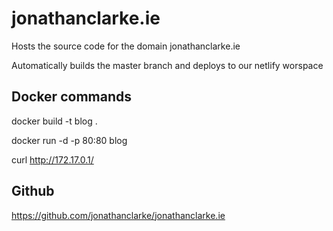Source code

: # jonathanclarke.ie
Hosts the source code for the domain jonathanclarke.ie

Automatically builds the master branch and deploys to our netlify worspace
 
## Docker commands
  docker build -t blog .

  docker run -d -p 80:80 blog
  
  curl http://172.17.0.1/

## Github
https://github.com/jonathanclarke/jonathanclarke.ie
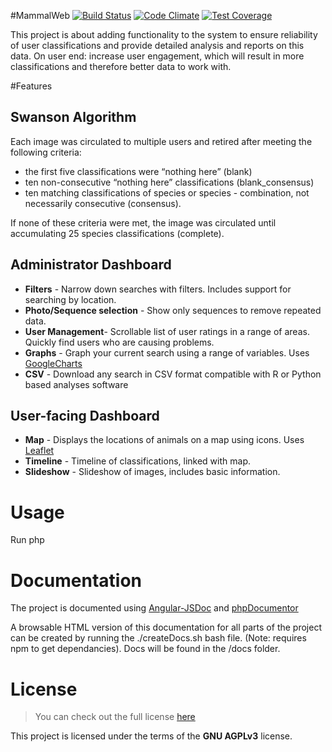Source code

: #MammalWeb [![Build Status](https://travis-ci.org/durhamteam7/GP.svg?branch=master)](https://travis-ci.org/durhamteam7/GP) [![Code Climate](https://codeclimate.com/github/durhamteam7/GP/badges/gpa.svg)](https://codeclimate.com/github/durhamteam7/GP) [![Test Coverage](https://codeclimate.com/github/durhamteam7/GP/badges/coverage.svg)](https://codeclimate.com/github/durhamteam7/GP/coverage)

This project is about adding functionality to the system to ensure reliability of user classifications and provide detailed analysis and reports on this data. On user end: increase user engagement, which will result in more classifications and therefore better data to work with.

#Features
## Swanson Algorithm
Each image was circulated to multiple users and retired after meeting the following criteria:

 - the first five classifications were “nothing here” (blank)
 - ten non-consecutive “nothing here” classifications (blank_consensus)
 - ten matching classifications of species or species - combination, not necessarily consecutive (consensus). 
 
If none of these criteria were  met, the image was circulated until accumulating 25 species classifications (complete).

## Administrator Dashboard
- **Filters** - Narrow down searches with filters. Includes support for searching by location.
- **Photo/Sequence selection** - Show only sequences to remove repeated data.
- **User Management**- Scrollable list of user ratings in a range of areas. Quickly find users who are causing problems.
- **Graphs** - Graph your current search using a range of variables. Uses [GoogleCharts](https://developers.google.com/chart/)
- **CSV** - Download any search in CSV format compatible with R or Python based analyses software

## User-facing Dashboard
- **Map** - Displays the locations of animals on a map using icons. Uses [Leaflet](http://leafletjs.com/)
- **Timeline** - Timeline of classifications, linked with map. 
- **Slideshow** - Slideshow of images, includes basic information.

# Usage
Run php

# Documentation
The project is documented using [Angular-JSDoc](https://github.com/allenhwkim/angular-jsdoc) and [phpDocumentor](https://www.phpdoc.org/)

A browsable HTML version of this documentation for all parts of the project can be created by running the ./createDocs.sh bash file. (Note: requires npm to get dependancies). Docs will be found in the /docs folder.

# License
>You can check out the full license [here](http://www.gnu.org/licenses/agpl-3.0.en.html)

This project is licensed under the terms of the **GNU AGPLv3** license.
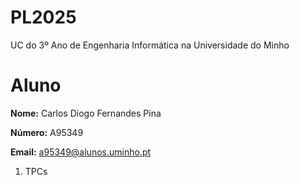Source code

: # PL2025

UC do 3º Ano de Engenharia Informática na Universidade do Minho

# Aluno

**Nome:** Carlos Diogo Fernandes Pina

**Número:** A95349

**Email:** a95349@alunos.uminho.pt

 1. TPCs
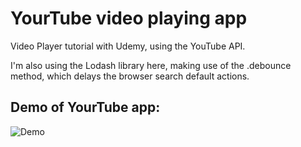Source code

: # YourTube video playing app

Video Player tutorial with Udemy, using the YouTube API. 

I'm also using the Lodash library here, making use of the .debounce method, which delays the browser search default actions.


## Demo of YourTube app:

![Demo](https://user-images.githubusercontent.com/26763021/34480644-90385cf2-efa5-11e7-861a-046bfd6823c7.gif)
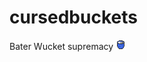 # cursedbuckets
Bater Wucket supremacy <img src="https://github.com/ekulxam/cursedbuckets/blob/58a499023642f7ba6934edbca767b1349e0aa9a9/src/main/resources/assets/cursedbuckets/textures/item/bater_wucket.png"></img>
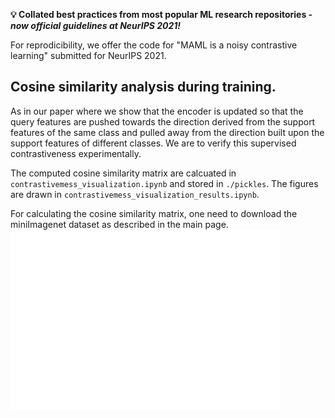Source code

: 
**💡 Collated best practices from most popular ML research repositories - *now official guidelines at NeurIPS 2021!*** 

For reprodicibility, we offer the code for "MAML is a noisy contrastive learning" submitted for NeurIPS 2021.

## Cosine similarity analysis during training.


As in our paper where we show that the encoder is updated so that the query features are pushed towards the direction derived from the support features of the same class and pulled away from the direction built upon the support features of different classes.
We are to verify this supervised contrastiveness experimentally. 

The computed cosine similarity matrix are calcuated in `contrastivemess_visualization.ipynb` and stored in `./pickles`.
The figures are drawn in `contrastivemess_visualization_results.ipynb`.

For calculating the cosine similarity matrix, one need to download the miniImagenet dataset as described in the main page.
![plot](./contrastiveness_visualization.png)
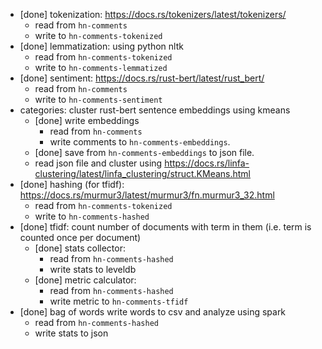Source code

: - [done] tokenization: https://docs.rs/tokenizers/latest/tokenizers/
  - read from `hn-comments`
  - write to `hn-comments-tokenized`
- [done] lemmatization: using python nltk
  - read from `hn-comments-tokenized`
  - write to `hn-comments-lemmatized`
- [done] sentiment: https://docs.rs/rust-bert/latest/rust_bert/
  - read from `hn-comments`
  - write to `hn-comments-sentiment`
- categories: cluster rust-bert sentence embeddings using kmeans
  - [done] write embeddings
    - read from `hn-comments`
    - write comments to `hn-comments-embeddings`.
  - [done] save from `hn-comments-embeddings` to json file.
  - read json file and cluster using https://docs.rs/linfa-clustering/latest/linfa_clustering/struct.KMeans.html
- [done] hashing (for tfidf): https://docs.rs/murmur3/latest/murmur3/fn.murmur3_32.html
  - read from `hn-comments-tokenized`
  - write to `hn-comments-hashed`
- [done] tfidf: count number of documents with term in them (i.e. term is counted once per document)
  - [done] stats collector:
    - read from `hn-comments-hashed`
    - write stats to leveldb
  - [done] metric calculator:
    - read from `hn-comments-hashed`
    - write metric to `hn-comments-tfidf`
- [done] bag of words write words to csv and analyze using spark
  - read from `hn-comments-hashed`
  - write stats to json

++++++++++++++++++++

Task item :: Rename "hn-comments-hashed" to "hn-comments-murmur3" everywhere it occurs in the rows above, and output all the rows with nothing else changed. Leave out the pictures.

Answer space ::
Source code

: # jonathanclarke.ie
Hosts the source code for the domain jonathanclarke.ie

Automatically builds the master branch and deploys to our netlify worspace
 
## Docker commands
  docker build -t blog .

  docker run -d -p 80:80 blog
  
  curl http://172.17.0.1/

## Github
https://github.com/jonathanclarke/jonathanclarke.ie
Source code

: #MammalWeb [![Build Status](https://travis-ci.org/durhamteam7/GP.svg?branch=master)](https://travis-ci.org/durhamteam7/GP) [![Code Climate](https://codeclimate.com/github/durhamteam7/GP/badges/gpa.svg)](https://codeclimate.com/github/durhamteam7/GP) [![Test Coverage](https://codeclimate.com/github/durhamteam7/GP/badges/coverage.svg)](https://codeclimate.com/github/durhamteam7/GP/coverage)

This project is about adding functionality to the system to ensure reliability of user classifications and provide detailed analysis and reports on this data. On user end: increase user engagement, which will result in more classifications and therefore better data to work with.

#Features
## Swanson Algorithm
Each image was circulated to multiple users and retired after meeting the following criteria:

 - the first five classifications were “nothing here” (blank)
 - ten non-consecutive “nothing here” classifications (blank_consensus)
 - ten matching classifications of species or species - combination, not necessarily consecutive (consensus). 
 
If none of these criteria were  met, the image was circulated until accumulating 25 species classifications (complete).

## Administrator Dashboard
- **Filters** - Narrow down searches with filters. Includes support for searching by location.
- **Photo/Sequence selection** - Show only sequences to remove repeated data.
- **User Management**- Scrollable list of user ratings in a range of areas. Quickly find users who are causing problems.
- **Graphs** - Graph your current search using a range of variables. Uses [GoogleCharts](https://developers.google.com/chart/)
- **CSV** - Download any search in CSV format compatible with R or Python based analyses software

## User-facing Dashboard
- **Map** - Displays the locations of animals on a map using icons. Uses [Leaflet](http://leafletjs.com/)
- **Timeline** - Timeline of classifications, linked with map. 
- **Slideshow** - Slideshow of images, includes basic information.

# Usage
Run php

# Documentation
The project is documented using [Angular-JSDoc](https://github.com/allenhwkim/angular-jsdoc) and [phpDocumentor](https://www.phpdoc.org/)

A browsable HTML version of this documentation for all parts of the project can be created by running the ./createDocs.sh bash file. (Note: requires npm to get dependancies). Docs will be found in the /docs folder.

# License
>You can check out the full license [here](http://www.gnu.org/licenses/agpl-3.0.en.html)

This project is licensed under the terms of the **GNU AGPLv3** license.
Source code

: # PL2025

UC do 3º Ano de Engenharia Informática na Universidade do Minho

# Aluno

**Nome:** Carlos Diogo Fernandes Pina

**Número:** A95349

**Email:** a95349@alunos.uminho.pt

 1. TPCs
Source code

: # YourTube video playing app

Video Player tutorial with Udemy, using the YouTube API. 

I'm also using the Lodash library here, making use of the .debounce method, which delays the browser search default actions.


## Demo of YourTube app:

![Demo](https://user-images.githubusercontent.com/26763021/34480644-90385cf2-efa5-11e7-861a-046bfd6823c7.gif)
 # cursedbuckets
Bater Wucket supremacy <img src="https://github.com/ekulxam/cursedbuckets/blob/58a499023642f7ba6934edbca767b1349e0aa9a9/src/main/resources/assets/cursedbuckets/textures/item/bater_wucket.png"></img>
Source code

: 
**💡 Collated best practices from most popular ML research repositories - *now official guidelines at NeurIPS 2021!*** 

For reprodicibility, we offer the code for "MAML is a noisy contrastive learning" submitted for NeurIPS 2021.

## Cosine similarity analysis during training.


As in our paper where we show that the encoder is updated so that the query features are pushed towards the direction derived from the support features of the same class and pulled away from the direction built upon the support features of different classes.
We are to verify this supervised contrastiveness experimentally. 

The computed cosine similarity matrix are calcuated in `contrastivemess_visualization.ipynb` and stored in `./pickles`.
The figures are drawn in `contrastivemess_visualization_results.ipynb`.

For calculating the cosine similarity matrix, one need to download the miniImagenet dataset as described in the main page.
![plot](./contrastiveness_visualization.png)
Source code

: - [done] tokenization: https://docs.rs/tokenizers/latest/tokenizers/
  - read from `hn-comments`
  - write to `hn-comments-tokenized`
- [done] lemmatization: using python nltk
  - read from `hn-comments-tokenized`
  - write to `hn-comments-lemmatized`
- [done] sentiment: https://docs.rs/rust-bert/latest/rust_bert/
  - read from `hn-comments`
  - write to `hn-comments-sentiment`
- categories: cluster rust-bert sentence embeddings using kmeans
  - [done] write embeddings
    - read from `hn-comments`
    - write comments to `hn-comments-embeddings`.
  - [done] save from `hn-comments-embeddings` to json file.
  - read json file and cluster using https://docs.rs/linfa-clustering/latest/linfa_clustering/struct.KMeans.html
- [done] hashing (for tfidf): https://docs.rs/murmur3/latest/murmur3/fn.murmur3_32.html
  - read from `hn-comments-tokenized`
  - write to `hn-comments-murmur3`
- [done] tfidf: count number of documents with term in them (i.e. term is counted once per document)
  - [done] stats collector:
    - read from `hn-comments-murmur3`
    - write stats to leveldb
  - [done] metric calculator:
    - read from `hn-comments-murmur3`
    - write metric to `hn-comments-tfidf`
- [done] bag of words write words to csv and analyze using spark
  - read from `hn-comments-murmur3`
  - write stats to json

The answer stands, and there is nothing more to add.